## Exercise prompt:
Carry on the overview of getting a California cannabis manufacturing license from the point where the text ends.

## Selected passage:

####################

As the new era of legal cannabis progresses, our firm continues to provide unparalleled business strategy and license consultation services to clients pursuing a California cannabis manufacturing license. For prospective clients, our cannabis consultants have provided the following brief overview to help you understand the process of setting up your own manufacturing operation legally. Our review covers the following points:
- Brief review of California’s marijuana laws, including the following:
- The Compassionate Use Act (CUA) (Proposition 215)
- The Medical Marijuana Program Act (MMP) (SB 420)
- The Medical Cannabis Regulation and Safety Act (MCRSA) (AB 243, AB266, SB643)
- The Adult Use of Marijuana Act (AUMA) (Proposition 64)
- The Medical and Adult Use of Cannabis Regulation and Safety Act (MAUCRSA) (SB 94)
- The Federal Controlled Substances Act (CSA)

####################

## Dataset extract:
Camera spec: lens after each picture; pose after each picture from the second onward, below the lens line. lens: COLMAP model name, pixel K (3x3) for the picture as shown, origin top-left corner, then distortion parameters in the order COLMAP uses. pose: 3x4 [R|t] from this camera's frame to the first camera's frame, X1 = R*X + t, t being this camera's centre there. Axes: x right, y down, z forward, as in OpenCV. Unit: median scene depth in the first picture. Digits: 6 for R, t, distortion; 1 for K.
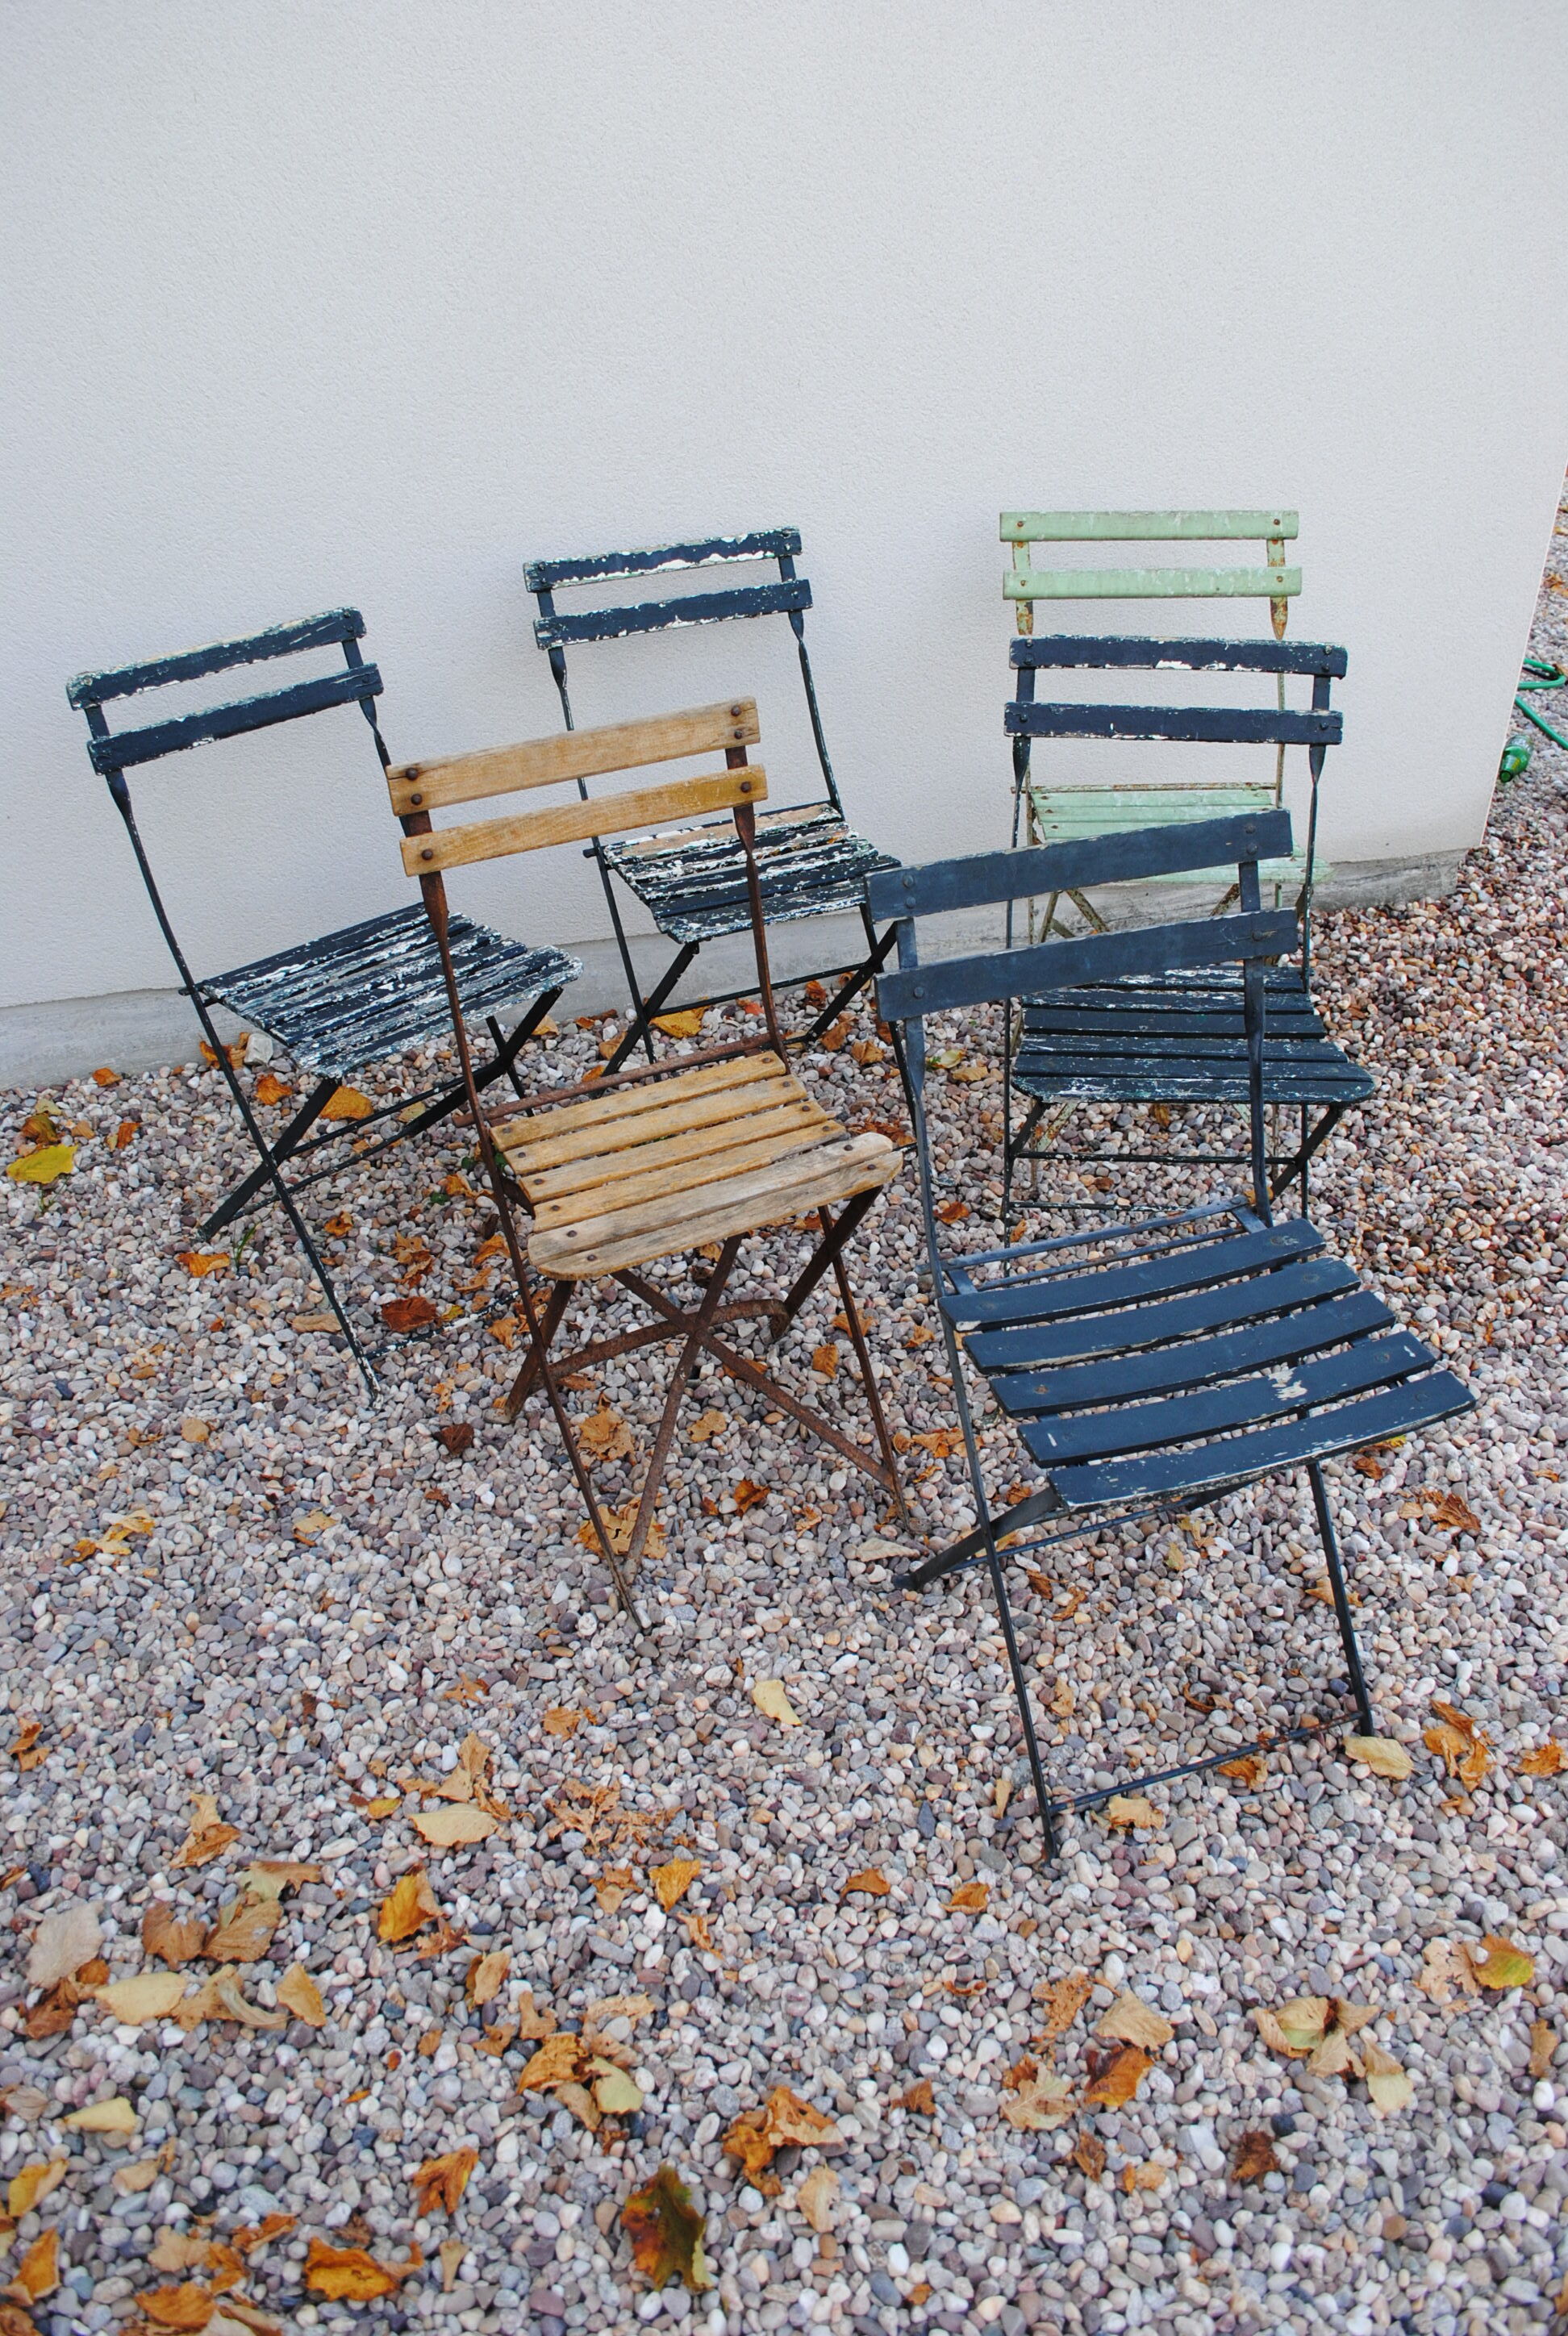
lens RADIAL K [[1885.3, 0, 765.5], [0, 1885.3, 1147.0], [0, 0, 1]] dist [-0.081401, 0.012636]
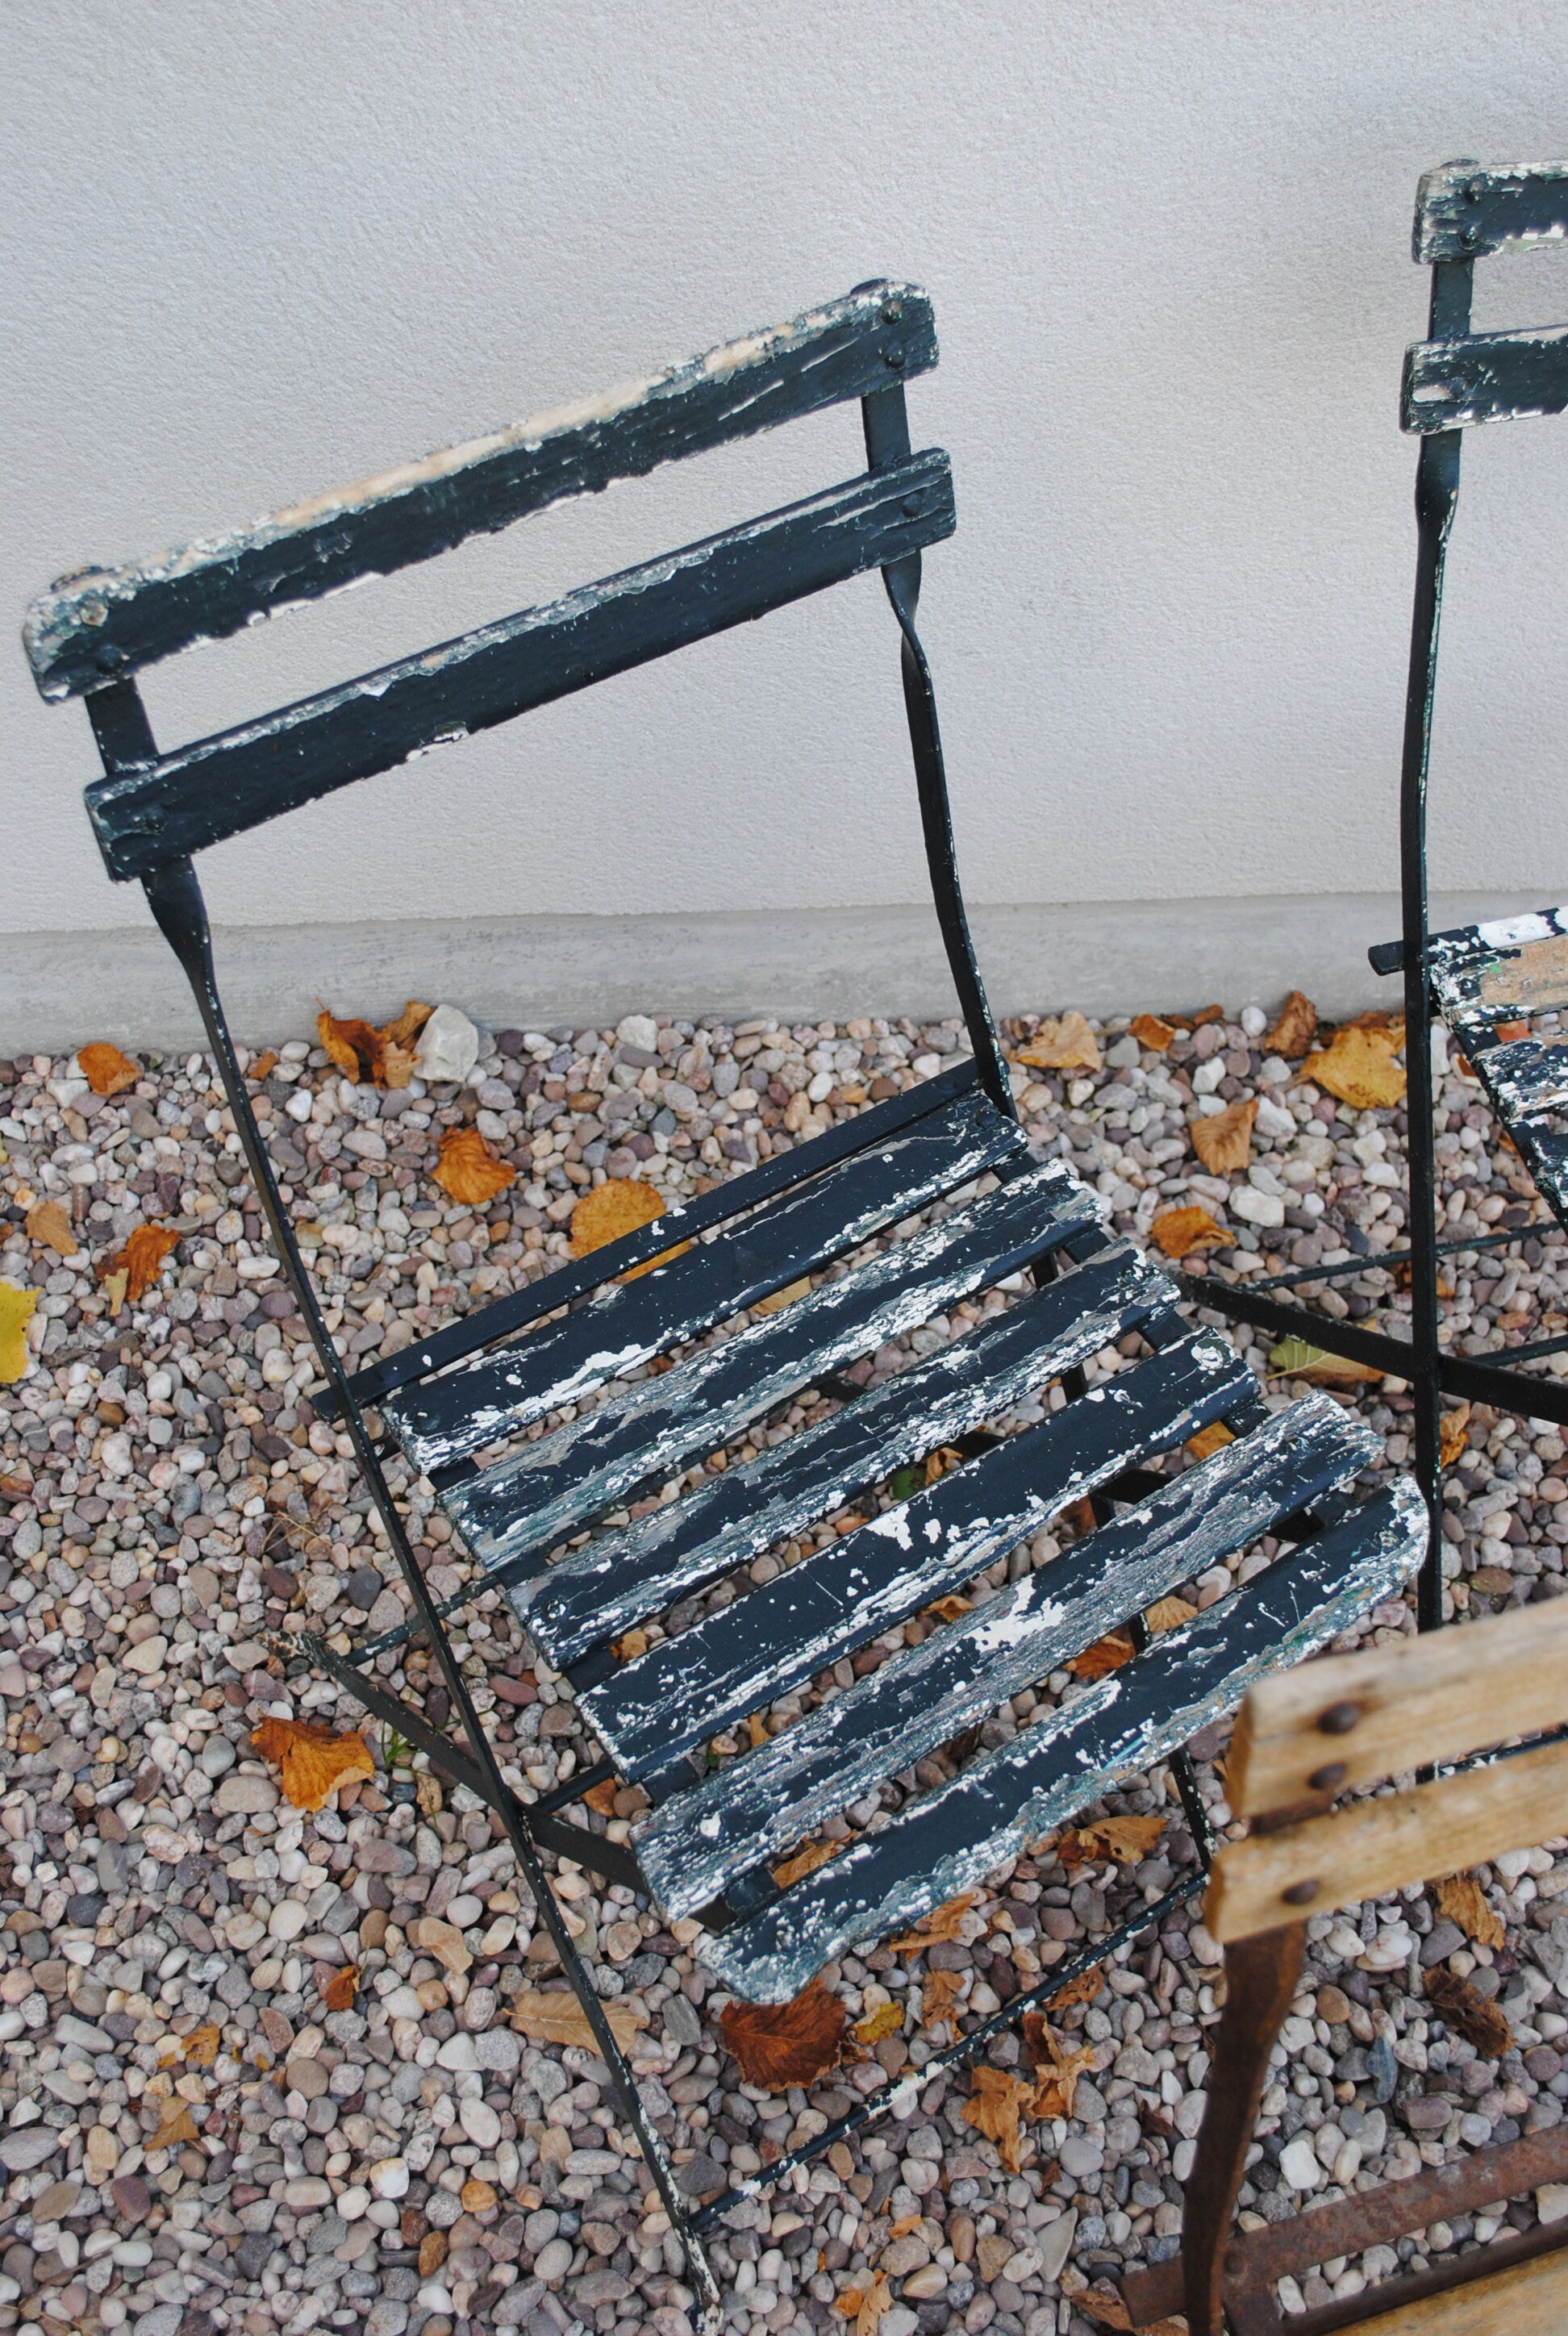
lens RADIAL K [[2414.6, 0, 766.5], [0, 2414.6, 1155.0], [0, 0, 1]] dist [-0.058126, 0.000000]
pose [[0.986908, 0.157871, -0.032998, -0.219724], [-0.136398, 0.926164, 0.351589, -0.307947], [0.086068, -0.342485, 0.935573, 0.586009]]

####################

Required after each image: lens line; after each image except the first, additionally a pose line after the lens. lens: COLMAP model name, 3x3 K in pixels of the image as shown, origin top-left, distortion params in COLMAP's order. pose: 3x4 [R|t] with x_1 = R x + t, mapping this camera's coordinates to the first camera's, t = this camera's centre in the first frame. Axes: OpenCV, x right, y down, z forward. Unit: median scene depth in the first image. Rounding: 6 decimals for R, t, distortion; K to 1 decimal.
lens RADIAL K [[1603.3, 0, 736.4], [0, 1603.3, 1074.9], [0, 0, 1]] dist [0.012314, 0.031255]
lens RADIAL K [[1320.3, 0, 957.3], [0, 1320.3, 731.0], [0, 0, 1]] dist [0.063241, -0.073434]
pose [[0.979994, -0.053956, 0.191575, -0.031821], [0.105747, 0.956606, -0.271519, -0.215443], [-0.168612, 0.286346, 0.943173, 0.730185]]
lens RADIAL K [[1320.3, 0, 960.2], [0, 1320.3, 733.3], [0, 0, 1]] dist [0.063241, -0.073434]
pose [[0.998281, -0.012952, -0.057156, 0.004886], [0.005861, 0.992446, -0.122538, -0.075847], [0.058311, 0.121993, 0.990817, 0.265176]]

####################

## Output for this exercise:
- The Cole Memo and Farr Rohrabacher Amendment
- Takeaway Message
- How operating a marijuana manufacturing business has changed under California law
- Steps you will need to take to get a cultivation license in California
- Anticipated marijuana cultivation start-up costs
- Brief Review – Over the past 21 years, California has experienced a major shift in policy related to production, distribution, possession, and use of marijuana. While it is legal to operate a marijuana manufacturing business, it is important to understand the evolution of state law and how it is radically changing the industry.
- The Compassionate Use Act (CUA) – Starting in 1996, California voters approved Proposition 215, also known as the Compassionate Use Act (http://www.canorml.org/medical-marijuana/patients-guide-to-california-law), which exempts patients from prosecution for a controlled substance if they obtained a recommendation from their doctor to use marijuana for their medical needs. This law marked the first time in U.S. history that a state legalized marijuana in opposition to the U.S. Controlled Substances Act. However this law did not mention marijuana manufacturing or cannabis concentrates and did not include any supporting guidelines indicating how much or where this marijuana would be grown, whether patients could distribute marijuana to other patients with a doctor’s recommendation, what permits or licenses would be needed, whether taxes should be paid, and many other questions.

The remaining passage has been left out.